Here, \[PQ=CD\]
Using the distance formula \[c=\sqrt{a^{2}+b^{2}}\]
\begin{align*}
PQ&=\sqrt{(\cos\alpha-\cos\beta)^{2}+(\sin\alpha-\sin\beta)^{2}}\\
&=\sqrt{\cos^{2}\alpha-2\cos\alpha\cos\beta+\cos^{2}\beta+\sin^{2}\alpha-2\sin\alpha\sin\beta+\sin^{2}\beta}\\
&=\sqrt{2-2\cos\alpha\cos\beta-2\sin\alpha\sin\beta}\\
CD&=\sqrt{(\cos(\alpha-\beta)-1)^{2}+(\sin(\alpha-\beta))^{2}}\\
&=\sqrt{\cos^{2}(\alpha-\beta)-2\cos(\alpha-\beta)+1+\sin^{2}(\alpha-\beta)}\\
\end{align*}
Combining \[PQ\] and \[CD\], we get
\begin{align*}
2-2\cos\alpha\cos\beta-2\sin\alpha\sin\beta&=-2\cos(\alpha-\beta)+2\\
\cos\alpha\cos\beta+\sin\alpha\sin\beta&=\cos(\alpha-\beta)\\
\therefore \cos(\alpha-\beta)=\cos\alpha\cos\beta+\sin\alpha\sin\beta
\end{align*}
Now, if we write \[\cos(\alpha+\beta)=\cos(\alpha-(-\beta))\]
\begin{align*}
\cos(\alpha+\beta)&=\cos(\alpha-(-\beta))\\
&=\cos\alpha\cos(-\beta)+\sin\alpha\sin(-\beta)\\
&=\cos\alpha\cos\beta+\sin\alpha(-\sin\beta)\\
&=\cos\alpha\cos\beta-\sin\alpha\sin\beta\\
\end{align*}
Therefore, we can conclude \[\cos(\alpha\pm \beta)=\cos\alpha\cos\beta\mp\sin\alpha\sin\beta\].

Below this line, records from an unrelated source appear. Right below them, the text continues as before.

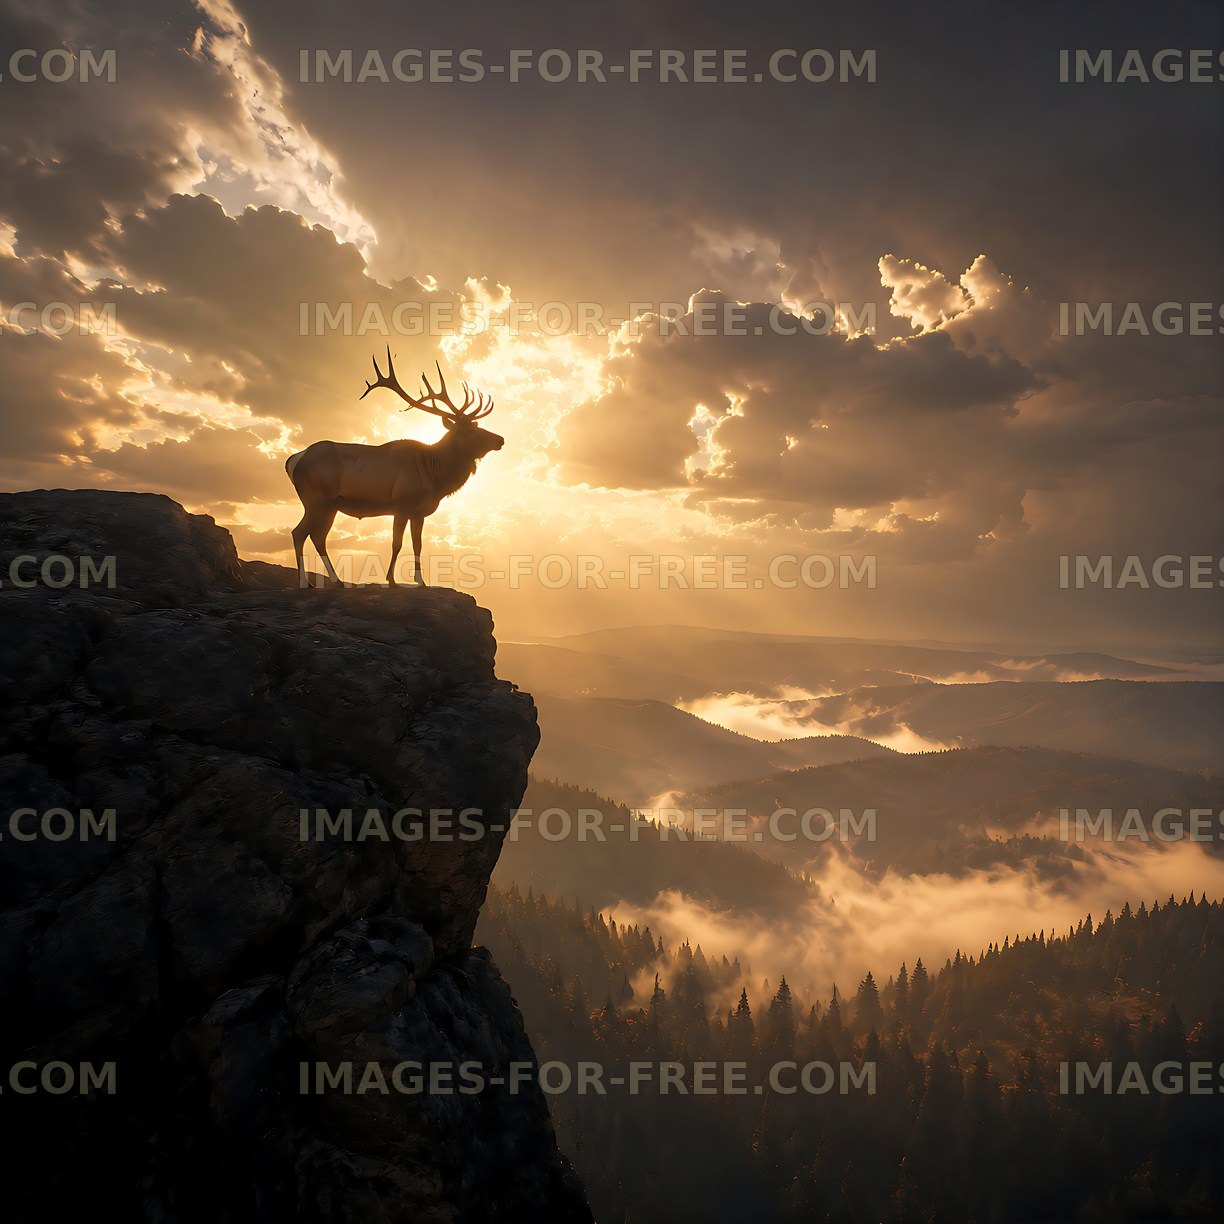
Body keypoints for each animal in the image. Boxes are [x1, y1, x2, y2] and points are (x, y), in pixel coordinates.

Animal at [285, 348, 503, 587]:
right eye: (470, 430)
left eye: (476, 425)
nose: (500, 439)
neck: (435, 476)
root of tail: (293, 460)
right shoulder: (401, 504)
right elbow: (396, 543)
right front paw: (390, 579)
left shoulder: (419, 512)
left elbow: (418, 544)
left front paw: (421, 581)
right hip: (316, 499)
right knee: (299, 533)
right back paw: (306, 583)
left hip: (331, 504)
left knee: (318, 537)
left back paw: (337, 580)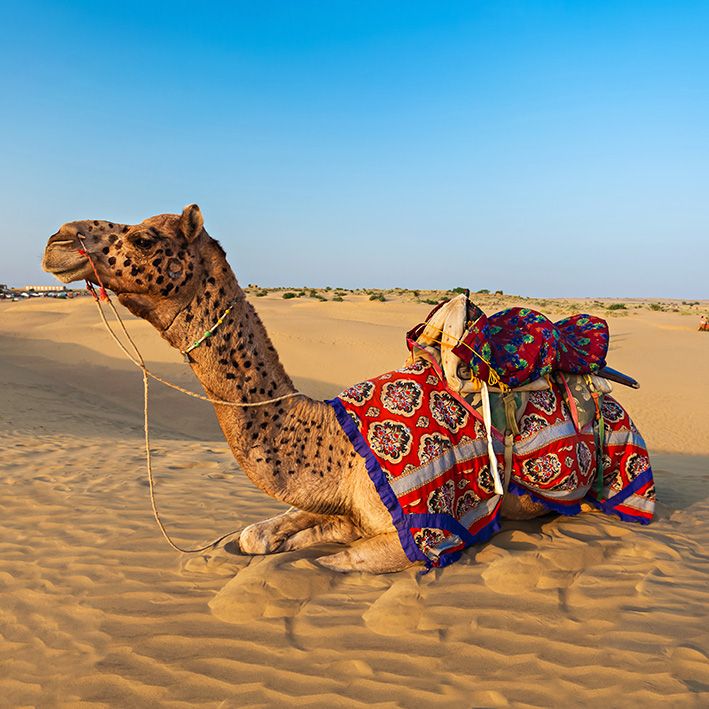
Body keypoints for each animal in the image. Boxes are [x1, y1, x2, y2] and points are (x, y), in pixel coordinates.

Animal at [44, 202, 564, 572]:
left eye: (145, 237)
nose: (57, 239)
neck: (337, 443)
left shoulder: (424, 536)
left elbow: (333, 561)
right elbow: (255, 536)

As for the \[\sin(\alpha\pm\beta)\], we will use the co-function identities, \[\sin\alpha=\cos(90^{\circ}-\alpha)=\cos\left(\frac{\pi}{2}-\alpha\right)\].
\begin{align*}
\sin(\alpha+\beta)&=\cos\left(\frac{\pi}{2}-(\alpha+\beta)\right)\\
&=\cos\left(\left( \frac{\pi}{2}-\alpha \right)-\beta\right)\\
&=\cos \left( \frac{\pi}{2}-\alpha \right)\cos\beta+\sin \left( \frac{\pi}{2}-\alpha \right)\sin\beta\\
&=\sin\alpha\cos\beta+\cos\alpha\sin\beta\\
\end{align*}
Similarly,
\begin{align*}
\sin(\alpha-\beta)&=\sin(\alpha+(-\beta))\\
&=\sin\alpha\cos(-\beta)+\cos\alpha\sin(-\beta)\\
&=\sin\alpha\cos\beta-\cos\alpha\sin\beta\\
\end{align*}
Therefore, we conclude that \[\sin(\alpha\pm\beta)=\sin\alpha\cos\beta\pm\cos\alpha\sin\beta\].
For \[\tan(\alpha+\beta)\],
\begin{align*}
\tan(\alpha+\beta)&=\frac{\sin(\alpha+\beta)}{\cos(\alpha+\beta)}\\
&=\frac{\sin\alpha\cos\beta+\cos\alpha\sin\beta}{\cos\alpha\cos\beta-\sin\alpha\sin\beta}
\end{align*}
Dividing both numerator and denominator by \[\cos\alpha\cos\beta\],
\begin{align*}
\tan(\alpha+\beta)&=\frac{\tan\alpha+\tan\beta}{1-\tan\alpha\tan\beta}
\end{align*}
Using \[\tan(-\beta)=-\tan\beta\],
\begin{align*}
\tan(\alpha-\beta)&=\frac{\tan\alpha+\tan(-\beta)}{1-\tan\alpha\tan(-\beta)}\\
&=\frac{\tan\alpha-\tan\beta}{1+\tan\alpha\tan\beta}
\end{align*}
Therefore, we can also conclude \[\tan(\alpha\pm\beta)=\frac{\tan\alpha\pm\tan\beta}{1\mp\tan\alpha\tan\beta}\].